═════ Record set
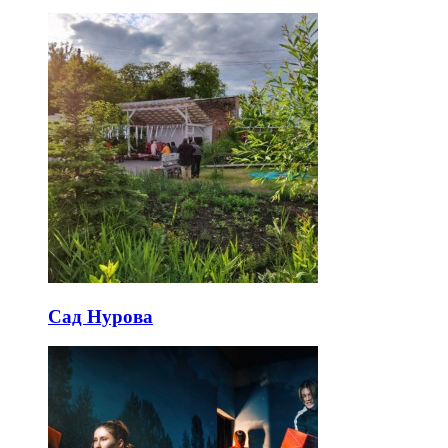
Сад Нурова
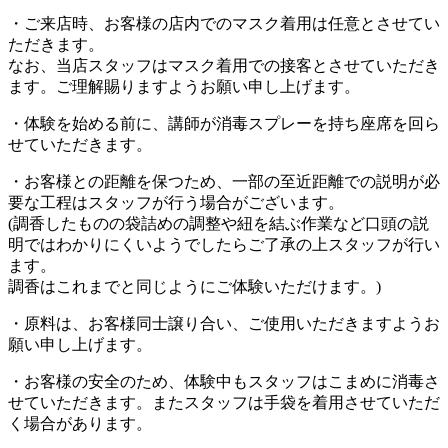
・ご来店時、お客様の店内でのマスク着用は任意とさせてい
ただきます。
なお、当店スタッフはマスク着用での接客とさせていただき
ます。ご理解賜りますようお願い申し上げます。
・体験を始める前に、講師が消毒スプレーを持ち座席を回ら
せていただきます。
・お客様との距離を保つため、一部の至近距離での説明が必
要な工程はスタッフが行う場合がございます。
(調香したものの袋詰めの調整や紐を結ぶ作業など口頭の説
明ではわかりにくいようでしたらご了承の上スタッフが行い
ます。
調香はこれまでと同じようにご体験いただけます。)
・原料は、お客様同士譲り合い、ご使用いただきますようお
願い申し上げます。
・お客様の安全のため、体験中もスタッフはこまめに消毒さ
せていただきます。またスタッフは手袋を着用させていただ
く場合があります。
══════════
Written task: A lone number is the expected answer: the count of lines in these entries holding the string "せていただきます".

Answer to the problem: 2